Ferrari was in fine form in Montréal, so it was essential that they could count on a driver of the class and talent of Sebastian being at the top of his game, and that was the case this weekend.
The penalty the Stewards handed out to Sebastian in Canada has got everyone talking, fans and F1 folk alike.
As mentioned, I can understand how Vettel feels and I know Ferrari intends to appeal the decision. I also know what a difficult job the stewards have, as they have to reach a their decision in a very short time, producing a verdict that can affect the outcome of the race.
As such, I don’t want to give an opinion on the decision, because in my position it would be wrong to do so.
I have a lot of respect for the work of the stewards and for their professionalism and I believe they would be the first to say that they would prefer not to see a race outcome decided via a penalty.
At the same time, I understand how difficult it must be for fans to understand why the driver on the top step of the podium is not the one who crossed the finish line first. That’s why transparency is important when it comes to explaining the decisions of the Stewards, especially in such a complex sport as Formula 1.
It is in football, where despite the arrival of VAR, there is still discussion as to whether a handball should be punished with a penalty or not.
Therefore, it might be useful to work with the FIA on solutions that would allow the stewards to explain their decisions to the fans and to elaborate on how they reached them.
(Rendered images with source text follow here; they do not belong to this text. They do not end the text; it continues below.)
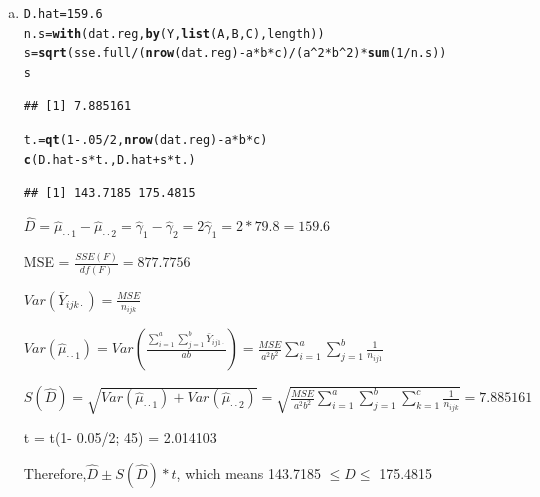 \documentclass{article}\usepackage[]{graphicx}\usepackage[]{color}
\makeatletter
\newcommand{\hlnum}[1]{\textcolor[rgb]{0.686,0.059,0.569}{#1}}%
\newcommand{\hlopt}[1]{\textcolor[rgb]{0,0,0}{#1}}%
\newcommand{\hlstd}[1]{\textcolor[rgb]{0.345,0.345,0.345}{#1}}%
\newcommand{\hlkwb}[1]{\textcolor[rgb]{0.69,0.353,0.396}{#1}}%
\newcommand{\hlkwd}[1]{\textcolor[rgb]{0.737,0.353,0.396}{\textbf{#1}}}%
\newenvironment{kframe}{%
 \def\at@end@of@kframe{}%
 \ifinner\ifhmode%
  \def\at@end@of@kframe{\end{minipage}}%
  \begin{minipage}{\columnwidth}%
 \fi\fi%
 \def\FrameCommand##1{\hskip\@totalleftmargin \hskip-\fboxsep
 \colorbox{shadecolor}{##1}\hskip-\fboxsep
     \hskip-\linewidth \hskip-\@totalleftmargin \hskip\columnwidth}%
 \MakeFramed {\advance\hsize-\width
   \@totalleftmargin\z@ \linewidth\hsize
   \@setminipage}}%
 {\par\unskip\endMakeFramed%
 \at@end@of@kframe}
\newenvironment{knitrout}{}{} %
\makeatother
\begin{document}
\begin{enumerate}[(a)]
\item

\begin{knitrout}
\color{fgcolor}\begin{kframe}
\begin{alltt}
  \hlstd{D.hat} \hlkwb{=} \hlnum{159.6}
  \hlstd{n.s} \hlkwb{=} \hlkwd{with}\hlstd{(dat.reg,} \hlkwd{by}\hlstd{(Y,} \hlkwd{list}\hlstd{(A, B, C), length))}
  \hlstd{s} \hlkwb{=} \hlkwd{sqrt}\hlstd{(sse.full}\hlopt{/}\hlstd{(}\hlkwd{nrow}\hlstd{(dat.reg)} \hlopt{-} \hlstd{a}\hlopt{*}\hlstd{b}\hlopt{*}\hlstd{c)} \hlopt{/} \hlstd{(a}\hlopt{^}\hlnum{2}\hlopt{*}\hlstd{b}\hlopt{^}\hlnum{2}\hlstd{)} \hlopt{*} \hlkwd{sum}\hlstd{(}\hlnum{1}\hlopt{/}\hlstd{n.s))}
  \hlstd{s}
\end{alltt}
\begin{verbatim}
## [1] 7.885161
\end{verbatim}
\begin{alltt}
  \hlstd{t.} \hlkwb{=} \hlkwd{qt}\hlstd{(}\hlnum{1} \hlopt{-} \hlnum{.05}\hlopt{/}\hlnum{2}\hlstd{,} \hlkwd{nrow}\hlstd{(dat.reg)} \hlopt{-} \hlstd{a}\hlopt{*}\hlstd{b}\hlopt{*}\hlstd{c)}
  \hlkwd{c}\hlstd{(D.hat} \hlopt{-} \hlstd{s}\hlopt{*}\hlstd{t., D.hat} \hlopt{+} \hlstd{s}\hlopt{*}\hlstd{t.)}
\end{alltt}
\begin{verbatim}
## [1] 143.7185 175.4815
\end{verbatim}
\end{kframe}
\end{knitrout}

$\hat{D} = \hat{\mu}_{\cdot \cdot 1} - \hat{\mu}_{\cdot \cdot 2}= \hat{\gamma}_1 - \hat{\gamma}_2 = 2\hat{\gamma}_1=2*79.8=159.6$

MSE = $\frac{SSE(F)}{df(F)} = 877.7756$

$Var(\bar{Y}_{ijk\cdot}) = \frac{MSE}{n_{ijk}}$

$Var(\hat{\mu}_{\cdot \cdot 1}) = Var(\frac{\sum_{i=1}^a\sum_{j=1}^b \bar{Y}_{ij1\cdot}}{ab}) = \frac{MSE}{a^2b^2} \sum_{i=1}^a\sum_{j=1}^b \frac{1}{n_{ij1}}$

$S(\hat{D}) = \sqrt{Var(\hat{\mu}_{\cdot \cdot 1})+Var(\hat{\mu}_{\cdot \cdot 2})} = \sqrt{\frac{MSE}{a^2b^2} \sum_{i=1}^a\sum_{j=1}^b\sum_{k=1}^c \frac{1}{n_{ijk}}} = 7.885161$

t = t(1- 0.05/2; 45) = 2.014103

Therefore,$\hat{D} \pm S(\hat{D})*t$, which means 143.7185 $\leq D \leq$ 175.4815

\end{enumerate}
\end{document}
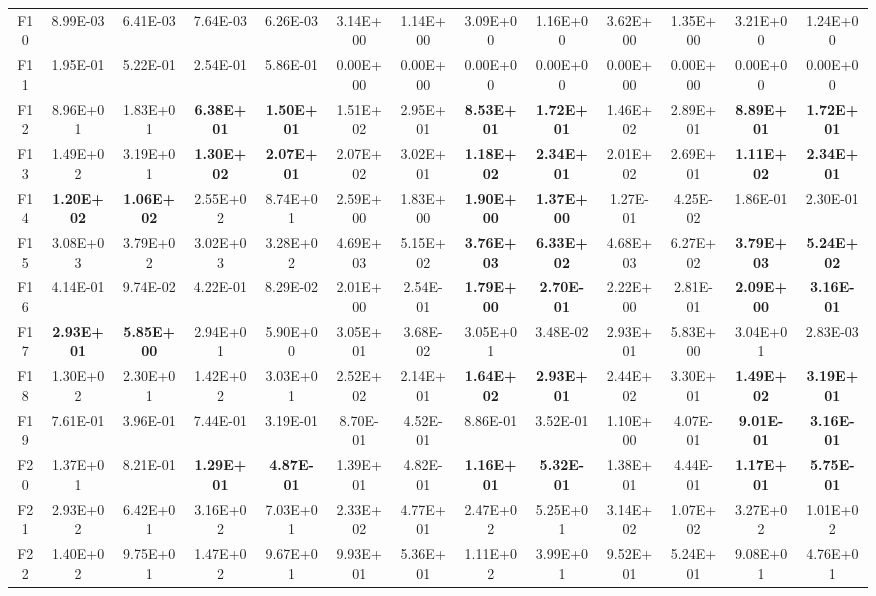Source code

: \begin{table*}[!ht]
\begin{tabular}{|c|cc|cc|cc|cc|cc|cc|}
    F10   & 8.99E-03 & 6.41E-03 & 7.64E-03 & 6.26E-03 & 3.14E+00 & 1.14E+00 & 3.09E+00 & 1.16E+00 & 3.62E+00 & 1.35E+00 & 3.21E+00 & 1.24E+00 \\
    F11   & 1.95E-01 & 5.22E-01 & 2.54E-01 & 5.86E-01 & 0.00E+00 & 0.00E+00 & 0.00E+00 & 0.00E+00 & 0.00E+00 & 0.00E+00 & 0.00E+00 & 0.00E+00 \\
    F12   & 8.96E+01 & 1.83E+01 & \textbf{6.38E+01} & \textbf{1.50E+01} & 1.51E+02 & 2.95E+01 & \textbf{8.53E+01} & \textbf{1.72E+01} & 1.46E+02 & 2.89E+01 & \textbf{8.89E+01} & \textbf{1.72E+01} \\
    F13   & 1.49E+02 & 3.19E+01 & \textbf{1.30E+02} & \textbf{2.07E+01} & 2.07E+02 & 3.02E+01 & \textbf{1.18E+02} & \textbf{2.34E+01} & 2.01E+02 & 2.69E+01 & \textbf{1.11E+02} & \textbf{2.34E+01} \\
    F14   & \textbf{1.20E+02} & \textbf{1.06E+02} & 2.55E+02 & 8.74E+01 & 2.59E+00 & 1.83E+00 & \textbf{1.90E+00} & \textbf{1.37E+00} & 1.27E-01 & 4.25E-02 & 1.86E-01 & 2.30E-01 \\
    F15   & 3.08E+03 & 3.79E+02 & 3.02E+03 & 3.28E+02 & 4.69E+03 & 5.15E+02 & \textbf{3.76E+03} & \textbf{6.33E+02} & 4.68E+03 & 6.27E+02 & \textbf{3.79E+03} & \textbf{5.24E+02} \\
    F16   & 4.14E-01 & 9.74E-02 & 4.22E-01 & 8.29E-02 & 2.01E+00 & 2.54E-01 & \textbf{1.79E+00} & \textbf{2.70E-01} & 2.22E+00 & 2.81E-01 & \textbf{2.09E+00} & \textbf{3.16E-01} \\
    F17   & \textbf{2.93E+01} & \textbf{5.85E+00} & 2.94E+01 & 5.90E+00 & 3.05E+01 & 3.68E-02 & 3.05E+01 & 3.48E-02 & 2.93E+01 & 5.83E+00 & 3.04E+01 & 2.83E-03 \\
    F18   & 1.30E+02 & 2.30E+01 & 1.42E+02 & 3.03E+01 & 2.52E+02 & 2.14E+01 & \textbf{1.64E+02} & \textbf{2.93E+01} & 2.44E+02 & 3.30E+01 & \textbf{1.49E+02} & \textbf{3.19E+01} \\
    F19   & 7.61E-01 & 3.96E-01 & 7.44E-01 & 3.19E-01 & 8.70E-01 & 4.52E-01 & 8.86E-01 & 3.52E-01 & 1.10E+00 & 4.07E-01 & \textbf{9.01E-01} & \textbf{3.16E-01} \\
    F20   & 1.37E+01 & 8.21E-01 & \textbf{1.29E+01} & \textbf{4.87E-01} & 1.39E+01 & 4.82E-01 & \textbf{1.16E+01} & \textbf{5.32E-01} & 1.38E+01 & 4.44E-01 & \textbf{1.17E+01} & \textbf{5.75E-01} \\
    \hline
    F21   & 2.93E+02 & 6.42E+01 & 3.16E+02 & 7.03E+01 & 2.33E+02 & 4.77E+01 & 2.47E+02 & 5.25E+01 & 3.14E+02 & 1.07E+02 & 3.27E+02 & 1.01E+02 \\
    F22   & 1.40E+02 & 9.75E+01 & 1.47E+02 & 9.67E+01 & 9.93E+01 & 5.36E+01 & 1.11E+02 & 3.99E+01 & 9.52E+01 & 5.24E+01 & 9.08E+01 & 4.76E+01 \\

\end{tabular}
\end{table*}
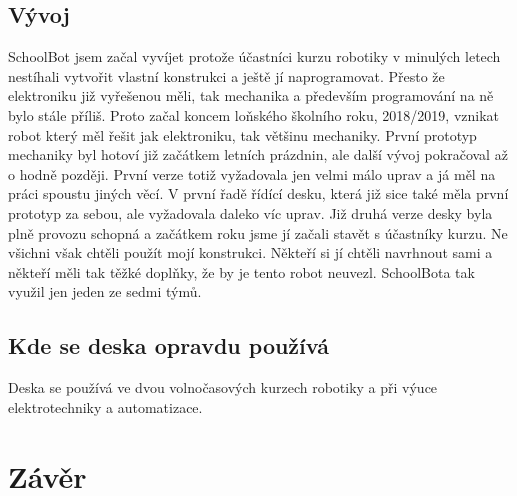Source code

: \documentclass{template/socthesis}
\begin{document}
\section{Vývoj}

SchoolBot jsem začal vyvíjet protože účastníci kurzu robotiky v minulých letech nestíhali vytvořit vlastní konstrukci a ještě jí naprogramovat. Přesto že elektroniku již vyřešenou měli, tak mechanika a především programování na ně bylo stále příliš. Proto začal koncem loňského školního roku, 2018/2019, vznikat robot který měl řešit jak elektroniku, tak většinu mechaniky. První prototyp mechaniky byl hotoví již začátkem letních prázdnin, ale další vývoj pokračoval až o hodně později. První verze totiž vyžadovala jen velmi málo uprav a já měl na práci spoustu jiných věcí. V první řadě řídící desku, která již sice také měla první prototyp za sebou, ale vyžadovala daleko víc uprav. Již druhá verze desky byla plně provozu schopná a začátkem roku jsme jí začali stavět s účastníky kurzu. Ne všichni však chtěli použít mojí konstrukci. Někteří si jí chtěli navrhnout sami a někteří měli tak těžké doplňky, že by je tento robot neuvezl. SchoolBota tak využil jen jeden ze sedmi týmů.

\section{Kde se deska opravdu používá}
Deska se používá ve dvou volnočasových kurzech robotiky a při výuce elektrotechniky a automatizace.


\chapter*{Závěr}

\newpage

\listoffigures
{}
\end{document}
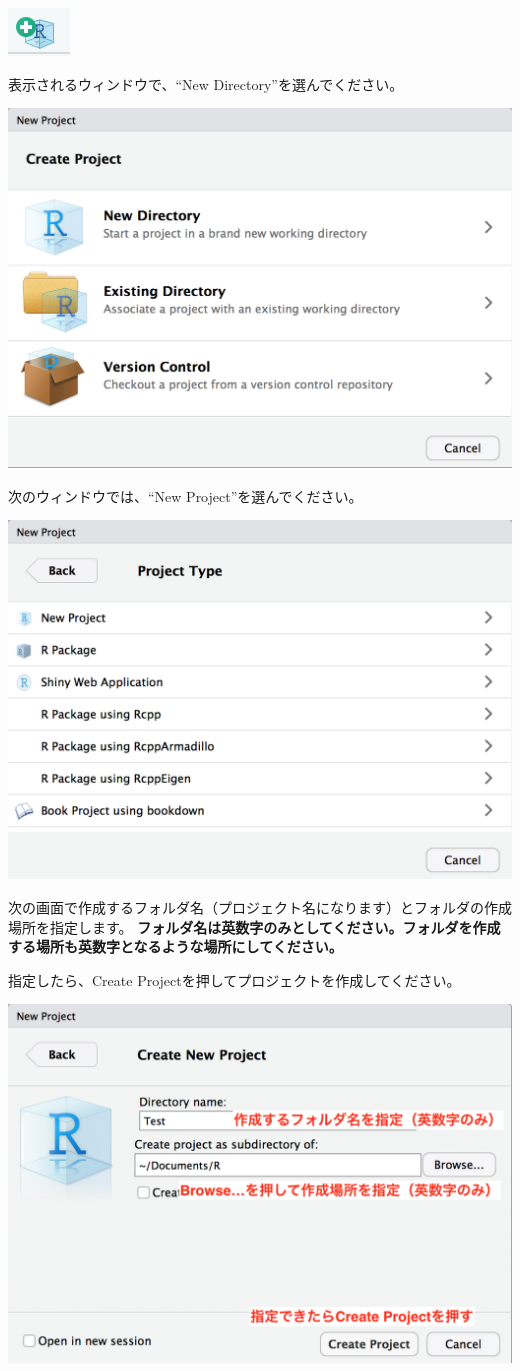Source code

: \documentclass[
]{book}
\begin{document}
\begin{center}\includegraphics[width=0.05\linewidth]{image/project1} \end{center}

表示されるウィンドウで、``New Directory''を選んでください。

\begin{center}\includegraphics[width=0.5\linewidth]{image/project2} \end{center}

次のウィンドウでは、``New Project''を選んでください。

\begin{center}\includegraphics[width=0.5\linewidth]{image/project3} \end{center}

次の画面で作成するフォルダ名（プロジェクト名になります）とフォルダの作成場所を指定します。
\textbf{フォルダ名は英数字のみとしてください。フォルダを作成する場所も英数字となるような場所にしてください。}

指定したら、Create Projectを押してプロジェクトを作成してください。

\begin{center}\includegraphics[width=0.5\linewidth]{image/project4} \end{center}
\end{document}
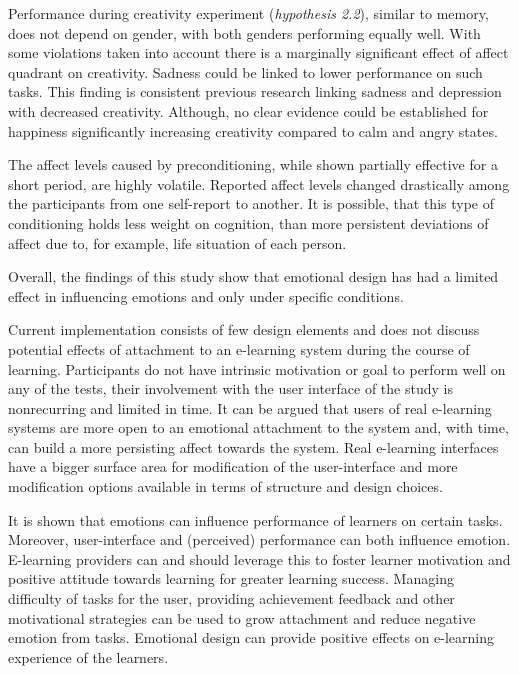 	Performance during creativity experiment (\textit{hypothesis 2.2}), similar to memory, does not depend on gender, with both genders performing equally well. With some violations taken into account there is a marginally significant effect of affect quadrant on creativity. Sadness could be linked to lower performance on such tasks. This finding is consistent previous research linking sadness and depression with decreased creativity. Although, no clear evidence could be established for happiness significantly increasing creativity compared to calm and angry states.
	
	The affect levels caused by preconditioning, while shown partially effective for a short period, are highly volatile. Reported affect levels changed drastically among the participants from one self-report to another. It is possible, that this type of conditioning holds less weight on cognition, than more persistent deviations of affect due to, for example, life situation of each person.
	
	
	
	Overall, the findings of this study show that emotional design has had a limited effect in influencing emotions and only under specific conditions.
	
	Current implementation consists of few design elements and does not discuss potential effects of attachment to an e-learning system during the course of learning. Participants do not have intrinsic motivation or goal to perform well on any of the tests, their involvement with the user interface of the study is nonrecurring and limited in time. It can be argued that users of real e-learning systems are more open to an emotional attachment to the system and, with time, can build a more persisting affect towards the system. Real e-learning interfaces have a bigger surface area for modification of the user-interface and more modification options available in terms of structure and design choices.
	
	It is shown that emotions can influence performance of learners on certain tasks. Moreover, user-interface and (perceived) performance can both influence emotion. E-learning providers can and should leverage this to foster learner motivation and positive attitude towards learning for greater learning success. Managing difficulty of tasks for the user, providing achievement feedback and other motivational strategies can be used to grow attachment and reduce negative emotion from tasks. Emotional design can provide positive effects on e-learning experience of the learners.

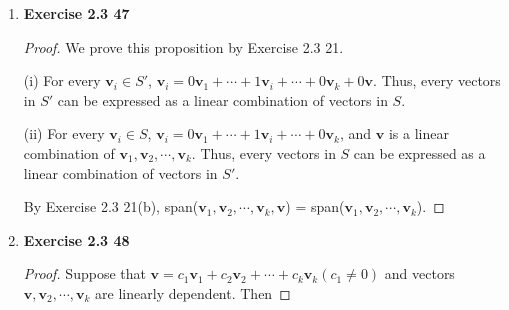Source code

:\begin{enumerate}
\begin{proof}
		\noindent Let 
		\begin{align*}
		c_i = \begin{cases}
			d_j &\mbox{if  } i = a_j \\
			0 &\mbox{if  } i \notin \{a_1, a_2, \cdots, a_m \}
		\end{cases}
		\end{align*} then $c_1\textbf{v}_1 + c_2\textbf{v}_2 + \cdots + c_n\textbf{v}_n = d_1\textbf{v}_{a_1} + d_2\textbf{v}_{a_2} + \cdots + d_m\textbf{v}_{a_m} = \textbf{0}$. Therefore, the set $\textbf{v}_1, \textbf{v}_2, \cdots, \textbf{v}_n$ is linearly dependent. The contrapositive proposition that the subset of linearly independent set of vectors is always linearly independent is also true.
	\end{proof}
	\item \textbf{Exercise 2.3 47}
	\begin{proof}
		We prove this proposition by Exercise 2.3 21.
		
		\noindent (i) For every $\textbf{v}_i \in S'$, $\textbf{v}_i = 0\textbf{v}_1 + \cdots + 1\textbf{v}_i + \cdots + 0\textbf{v}_k + 0\textbf{v}$. Thus, every vectors in $S'$ can be expressed as a linear combination of vectors in $S$.
		
		\noindent (ii) For every $\textbf{v}_i \in S$, $\textbf{v}_i = 0\textbf{v}_1 + \cdots + 1\textbf{v}_i + \cdots + 0\textbf{v}_k$, and $\textbf{v}$ is a linear combination of $\textbf{v}_1, \textbf{v}_2, \cdots, \textbf{v}_k$. Thus, every vectors in $S$ can be expressed as a linear combination of vectors in $S'$.
		
		\noindent By Exercise 2.3 21(b), span($\textbf{v}_1, \textbf{v}_2, \cdots, \textbf{v}_k, \textbf{v}$) = span($\textbf{v}_1, \textbf{v}_2, \cdots, \textbf{v}_k$).
	\end{proof}
	\item \textbf{Exercise 2.3 48}
	\begin{proof}
		Suppose that $\textbf{v} = c_1\textbf{v}_1 + c_2\textbf{v}_2 + \cdots + c_k\textbf{v}_k (c_1 \neq 0)$ and vectors $\textbf{v}, \textbf{v}_2, \cdots, \textbf{v}_k$ are linearly dependent. Then 
	\end{proof}
\end{enumerate}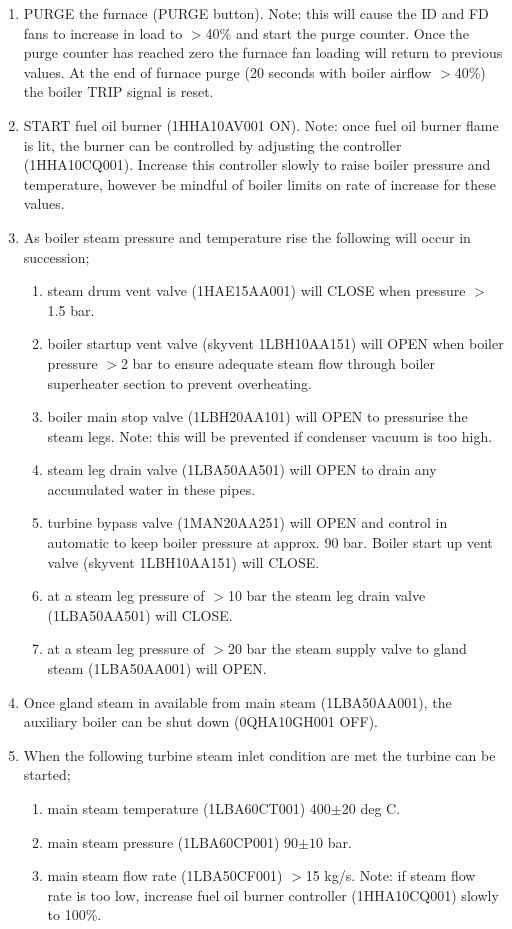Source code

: \documentclass[10pt,a4paper]{article}
\begin{document}
\begin{enumerate}
\item PURGE the furnace (PURGE button). Note: this will cause the ID and FD fans to increase in load to $>$40\% and start the purge counter. Once the purge counter has reached zero the furnace fan loading will return to previous values. At the end of furnace purge (20 seconds with boiler airflow $>$40\%) the boiler TRIP signal is reset.
\item START fuel oil burner (1HHA10AV001 ON). Note: once fuel oil burner flame is lit, the burner can be controlled by adjusting the controller (1HHA10CQ001). Increase this controller slowly to raise boiler pressure and temperature, however be mindful of boiler limits on rate of increase for these values.
\item As boiler steam pressure and temperature rise the following will occur in succession;
\begin{enumerate}
\item steam drum vent valve (1HAE15AA001) will CLOSE when pressure $>$1.5 bar.
\item boiler startup vent valve (skyvent 1LBH10AA151) will OPEN when boiler pressure $>$2 bar to ensure adequate steam flow through boiler superheater section to prevent overheating.
\item boiler main stop valve (1LBH20AA101) will OPEN to pressurise the steam legs. Note: this will be prevented if condenser vacuum is too high.
\item steam leg drain valve (1LBA50AA501) will OPEN to drain any accumulated water in these pipes.
\item turbine bypass valve (1MAN20AA251) will OPEN and control in automatic to keep boiler pressure at approx. 90 bar. Boiler start up vent valve (skyvent 1LBH10AA151) will CLOSE.
\item at a steam leg pressure of $>$10 bar the steam leg drain valve (1LBA50AA501) will CLOSE.
\item at a steam leg pressure of $>$20 bar the steam supply valve to gland steam (1LBA50AA001) will OPEN.
\end{enumerate}
\item Once gland steam in available from main steam (1LBA50AA001), the auxiliary boiler can be shut down (0QHA10GH001 OFF).
\item When the following turbine steam inlet condition are met the turbine can be started;
\begin{enumerate}
\item main steam temperature (1LBA60CT001) 400$\pm$20 deg C.
\item main steam pressure (1LBA60CP001) 90$\pm10$ bar.
\item main steam flow rate (1LBA50CF001) $>$15 kg/s. Note: if steam flow rate is too low, increase fuel oil burner controller (1HHA10CQ001) slowly to 100\%. 
\end{enumerate}


\end{enumerate}
\end{document}
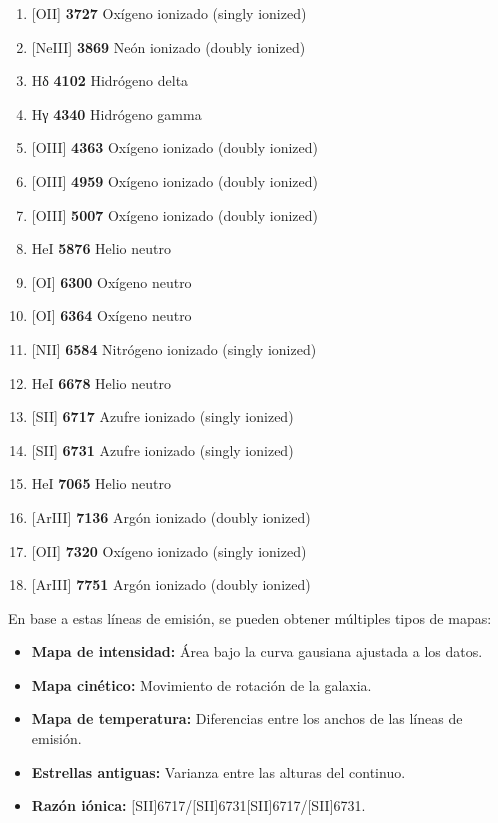 \documentclass[9pt,twocolumn,a4paper]{opticajnl}
\begin{document}
\begin{enumerate}
  \item {[OII] \textbf{3727} Oxígeno ionizado (singly ionized)}
  \item {[NeIII] \textbf{3869} Neón ionizado (doubly ionized)}
  \item {Hδ \textbf{4102} Hidrógeno delta}
  \item {Hγ \textbf{4340} Hidrógeno gamma}
  \item {[OIII] \textbf{4363} Oxígeno ionizado (doubly ionized)}
  \item {[OIII] \textbf{4959} Oxígeno ionizado (doubly ionized)}
  \item {[OIII] \textbf{5007} Oxígeno ionizado (doubly ionized)}
  \item {HeI \textbf{5876} Helio neutro}
  \item {[OI] \textbf{6300} Oxígeno neutro}
  \item {[OI] \textbf{6364} Oxígeno neutro}
  \item {[NII] \textbf{6584} Nitrógeno ionizado (singly ionized)}
  \item {HeI \textbf{6678} Helio neutro}
  \item {[SII] \textbf{6717} Azufre ionizado (singly ionized)}
  \item {[SII] \textbf{6731} Azufre ionizado (singly ionized)}
  \item {HeI \textbf{7065} Helio neutro}
  \item {[ArIII] \textbf{7136} Argón ionizado (doubly ionized)}
  \item {[OII] \textbf{7320} Oxígeno ionizado (singly ionized)}
  \item {[ArIII] \textbf{7751} Argón ionizado (doubly ionized)}
\end{enumerate}

En base a estas líneas de emisión, se pueden obtener múltiples tipos de mapas:

\begin{itemize}
\item \textbf{Mapa de intensidad:} Área bajo la curva gausiana ajustada a los datos.
\item \textbf{Mapa cinético:} Movimiento de rotación de la galaxia.
\item \textbf{Mapa de temperatura:} Diferencias entre los anchos de las líneas de emisión.
\item \textbf{Estrellas antiguas:} Varianza entre las alturas del continuo.
\item \textbf{Razón iónica:} [SII]6717/[SII]6731[SII]6717/[SII]6731.
\end{itemize}
\end{document}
Having said that, I would emphatically add is that there is nothing sinister about a decision like this. You might agree with it or not, but none of those who take on the role of steward each weekend has a hidden agenda and fans can be certain of that.
Montréal was the Renault team’s best weekend of the year. Both the works cars and both Renault-powered McLarens made it Q3, with Daniel Ricciardo being the best placed in fourth spot on the grid.
On Sunday they had two drivers in the points. After a tough time, it seems there is light at the end of the tunnel for the French marque, although there is still a significant gap in performance terms to the top three teams.
Ricciardo eventually finished in sixth place, with Hulkenberg seventh, but they were both lapped. Formula 1 needs the teams to be more closely matched – something we are working on as we head into the final stages of producing regulations for 2021 and beyond – but in the meantime it’s great to see that a prestigious manufacturer squad such as Renault is beginning to see some reward for all its effort.
Ricciardo’s fourth place in qualifying is definitely a good sign, and a good race performance from the Australian – in which he treated us to a great but all too brief battle with Mercedes’ Valtteri Bottas – and from his German team-mate are evidence that Renault may be bouncing back.
We now head to the team’s home race at Paul Ricard, which will surely give them even more motivation.
Lance shines in a race of attrition
If ever there was evidence that a home event provides a boost, you need look no further than Lance Stroll’s weekend at the Circuit Gilles Villeneuve.
The Canadian youngster took a great ninth place, a result you would not have bet on given his travails earlier in the weekend. On Saturday morning, Lance didn’t even post a lap time in FP3 after his latest spec Mercedes power unit went up in smoke after a few kilometres.
He was thus forced to revert to an older specification PU that was coming towards the end of its mileage limit. After failing to make the cut at the end of Q1, this time joined by his team-mate Perez, even his most ardent fans wouldn’t have held out much hope of seeing him finish in the points.
But Lance did a great job of managing a long 45-lap first stint on hard compound tyres, before pushing hard to the flag on mediums. His two points for ninth were an excellent reward at the end of a difficult weekend and they’ll surely act as a confidence booster for the rest of the season.